Logging & Diagnostics

  • All logging goes through tracing and tracing-subscriber. No println!, eprintln!, dbg!(), or manual log files.
  • No temp files for logs. No /tmp/pikl-debug.log. None of that.
  • We'll eventually build a debug subscriber tool (think tokio-console style). Design logging with structured events in mind.

Async Conventions

  • Tokio is the async runtime. No mixing in other runtimes.
  • Prefer structured concurrency with JoinSet over fire-and-forget tokio::spawn. If you spawn a task, you should be able to cancel it and know when it's done.
  • Be explicit about cancellation safety. If a future holds state that would be lost on drop, document it. This matters for hooks and IPC especially.
  • Use tokio::select! carefully. Every branch should be cancellation-safe or documented as not.

Public API Surface

  • pikl-core is an embeddable library. Treat its public API like a contract.
  • Don't make things pub unless they need to be. Default to pub(crate) and open up intentionally.
  • Re-export the public interface from lib.rs. Consumers shouldn't need to reach into submodules.
  • Breaking changes to the public API should be deliberate, not accidental side effects of refactoring.

Performance

  • Avoid cloning where possible. Cheap copies (small Copy types, Arc::clone) are fine. Cloning strings and vecs as a convenience? Try harder.
  • Use zero-copy patterns: borrowed slices, Cow, views into existing data.
  • Prefer iterators over collecting into intermediate Vecs. Chain, filter, map. Only collect when you actually need the collected result.

Testing

  • Every module in pikl-core gets unit tests. Every filter, hook lifecycle event, I/O format.
  • Integration tests exercise the real binary with real pipes.

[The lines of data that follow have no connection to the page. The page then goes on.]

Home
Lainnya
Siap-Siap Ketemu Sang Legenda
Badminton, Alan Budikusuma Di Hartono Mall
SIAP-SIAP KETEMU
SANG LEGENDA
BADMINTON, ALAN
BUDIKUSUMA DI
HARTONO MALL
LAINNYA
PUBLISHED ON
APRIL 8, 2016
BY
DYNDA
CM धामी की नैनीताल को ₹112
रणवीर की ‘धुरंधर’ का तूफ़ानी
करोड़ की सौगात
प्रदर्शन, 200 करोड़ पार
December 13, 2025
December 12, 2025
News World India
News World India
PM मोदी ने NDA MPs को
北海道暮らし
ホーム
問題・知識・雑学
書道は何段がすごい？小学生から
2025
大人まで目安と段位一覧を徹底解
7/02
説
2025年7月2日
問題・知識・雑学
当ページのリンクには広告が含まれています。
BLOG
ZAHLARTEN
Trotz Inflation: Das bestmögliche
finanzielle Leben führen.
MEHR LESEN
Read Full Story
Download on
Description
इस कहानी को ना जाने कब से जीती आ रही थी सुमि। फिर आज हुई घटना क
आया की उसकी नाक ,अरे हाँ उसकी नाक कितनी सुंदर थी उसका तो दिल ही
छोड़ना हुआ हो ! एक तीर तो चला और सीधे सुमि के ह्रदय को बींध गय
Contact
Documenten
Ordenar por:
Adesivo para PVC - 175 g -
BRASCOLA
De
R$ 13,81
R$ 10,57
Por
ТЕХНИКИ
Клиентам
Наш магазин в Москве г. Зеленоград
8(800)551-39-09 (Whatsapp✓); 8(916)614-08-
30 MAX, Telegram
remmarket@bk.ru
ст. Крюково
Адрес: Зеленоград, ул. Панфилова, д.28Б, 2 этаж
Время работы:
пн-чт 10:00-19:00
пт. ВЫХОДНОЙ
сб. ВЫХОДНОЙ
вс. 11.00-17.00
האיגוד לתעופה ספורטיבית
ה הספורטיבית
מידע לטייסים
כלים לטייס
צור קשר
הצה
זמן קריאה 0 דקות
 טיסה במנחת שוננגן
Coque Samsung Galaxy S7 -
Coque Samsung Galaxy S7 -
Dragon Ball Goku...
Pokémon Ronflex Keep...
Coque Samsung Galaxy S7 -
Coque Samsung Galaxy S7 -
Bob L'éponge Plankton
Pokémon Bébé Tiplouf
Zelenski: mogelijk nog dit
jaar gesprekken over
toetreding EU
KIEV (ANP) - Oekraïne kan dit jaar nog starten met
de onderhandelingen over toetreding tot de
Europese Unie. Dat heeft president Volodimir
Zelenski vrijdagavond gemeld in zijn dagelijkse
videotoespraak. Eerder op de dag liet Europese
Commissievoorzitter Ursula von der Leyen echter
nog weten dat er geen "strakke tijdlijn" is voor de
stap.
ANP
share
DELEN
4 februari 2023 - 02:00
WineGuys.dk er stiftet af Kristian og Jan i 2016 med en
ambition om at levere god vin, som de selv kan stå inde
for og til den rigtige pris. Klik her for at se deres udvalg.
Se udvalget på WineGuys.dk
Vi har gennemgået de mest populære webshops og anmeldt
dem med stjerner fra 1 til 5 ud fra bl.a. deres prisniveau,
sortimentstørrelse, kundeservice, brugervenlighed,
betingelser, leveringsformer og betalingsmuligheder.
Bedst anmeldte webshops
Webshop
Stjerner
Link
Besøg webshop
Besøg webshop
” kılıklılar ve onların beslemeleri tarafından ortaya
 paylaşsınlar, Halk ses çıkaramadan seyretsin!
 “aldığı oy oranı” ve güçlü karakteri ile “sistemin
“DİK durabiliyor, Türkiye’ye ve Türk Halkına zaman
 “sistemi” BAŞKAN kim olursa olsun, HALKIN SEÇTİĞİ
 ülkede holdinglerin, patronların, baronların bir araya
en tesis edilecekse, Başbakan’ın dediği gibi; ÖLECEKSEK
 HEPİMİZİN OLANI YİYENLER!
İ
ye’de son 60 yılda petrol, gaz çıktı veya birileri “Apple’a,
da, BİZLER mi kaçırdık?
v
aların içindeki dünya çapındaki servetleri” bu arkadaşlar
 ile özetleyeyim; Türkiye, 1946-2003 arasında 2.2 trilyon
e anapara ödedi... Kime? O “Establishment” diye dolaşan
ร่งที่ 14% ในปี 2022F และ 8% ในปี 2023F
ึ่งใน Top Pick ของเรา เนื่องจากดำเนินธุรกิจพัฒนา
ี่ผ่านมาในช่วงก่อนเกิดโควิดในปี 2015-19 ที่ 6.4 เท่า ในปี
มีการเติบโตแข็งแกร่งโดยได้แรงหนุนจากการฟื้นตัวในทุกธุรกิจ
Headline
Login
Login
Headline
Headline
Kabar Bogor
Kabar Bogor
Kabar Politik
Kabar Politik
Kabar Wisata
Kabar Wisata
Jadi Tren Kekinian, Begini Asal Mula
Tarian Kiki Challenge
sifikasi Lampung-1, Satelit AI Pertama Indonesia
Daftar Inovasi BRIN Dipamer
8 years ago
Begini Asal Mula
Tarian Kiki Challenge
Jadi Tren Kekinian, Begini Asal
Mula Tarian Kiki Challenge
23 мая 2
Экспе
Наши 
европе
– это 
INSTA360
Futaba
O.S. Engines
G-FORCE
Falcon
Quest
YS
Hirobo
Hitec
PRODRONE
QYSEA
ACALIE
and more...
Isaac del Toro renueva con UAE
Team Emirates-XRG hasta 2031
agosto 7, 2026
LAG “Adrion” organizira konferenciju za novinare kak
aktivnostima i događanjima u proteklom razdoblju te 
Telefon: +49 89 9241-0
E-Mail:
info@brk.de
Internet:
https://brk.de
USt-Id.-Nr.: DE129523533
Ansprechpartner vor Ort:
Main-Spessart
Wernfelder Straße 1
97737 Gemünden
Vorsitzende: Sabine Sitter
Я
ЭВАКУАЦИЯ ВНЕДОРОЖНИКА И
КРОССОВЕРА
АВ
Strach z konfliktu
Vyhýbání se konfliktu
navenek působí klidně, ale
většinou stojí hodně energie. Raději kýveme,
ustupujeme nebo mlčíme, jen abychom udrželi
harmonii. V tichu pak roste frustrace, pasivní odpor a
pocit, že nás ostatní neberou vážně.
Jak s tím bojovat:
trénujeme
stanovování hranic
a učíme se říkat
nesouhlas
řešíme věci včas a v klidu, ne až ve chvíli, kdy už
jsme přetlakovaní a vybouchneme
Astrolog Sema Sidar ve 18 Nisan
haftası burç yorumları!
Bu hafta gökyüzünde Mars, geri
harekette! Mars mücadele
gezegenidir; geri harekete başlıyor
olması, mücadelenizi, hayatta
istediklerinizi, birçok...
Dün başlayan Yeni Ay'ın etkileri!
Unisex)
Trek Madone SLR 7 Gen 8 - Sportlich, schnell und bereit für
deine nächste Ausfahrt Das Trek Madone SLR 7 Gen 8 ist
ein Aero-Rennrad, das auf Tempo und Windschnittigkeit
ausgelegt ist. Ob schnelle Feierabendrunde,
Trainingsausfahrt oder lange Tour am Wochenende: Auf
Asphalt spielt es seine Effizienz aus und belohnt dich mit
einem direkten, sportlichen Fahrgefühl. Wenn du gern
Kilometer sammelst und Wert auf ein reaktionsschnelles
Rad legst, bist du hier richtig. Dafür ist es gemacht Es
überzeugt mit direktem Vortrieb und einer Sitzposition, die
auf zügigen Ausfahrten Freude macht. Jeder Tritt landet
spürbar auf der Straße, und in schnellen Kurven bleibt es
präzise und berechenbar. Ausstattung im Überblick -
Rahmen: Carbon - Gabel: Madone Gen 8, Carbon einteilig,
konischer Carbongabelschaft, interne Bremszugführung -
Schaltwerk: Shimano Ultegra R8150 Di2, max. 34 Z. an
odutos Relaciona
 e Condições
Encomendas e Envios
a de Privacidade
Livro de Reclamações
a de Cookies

No mocked IO at that level.
  • Cross-platform: tests must pass on Linux and macOS. Gate platform-specific tests with #[cfg].
  • When the GUI frontend lands, add snapshot/visual regression tests.
  • Build toward an e2e framework that can drive the full tool.

Dependencies

  • pikl-core stays free of rendering, terminal, and GUI deps. It's an embeddable library.
  • Prefer pure-Rust deps. C deps behind feature flags only (e.g. pcre2).
  • Be intentional about what you pull in. If the standard library does it, use the standard library.

Import Ordering

  • Group imports in this order: std, external crates, workspace crates (pikl_*), then self/super/crate.
  • Blank line between each group.
  • rustfmt handles the rest. Don't fight it.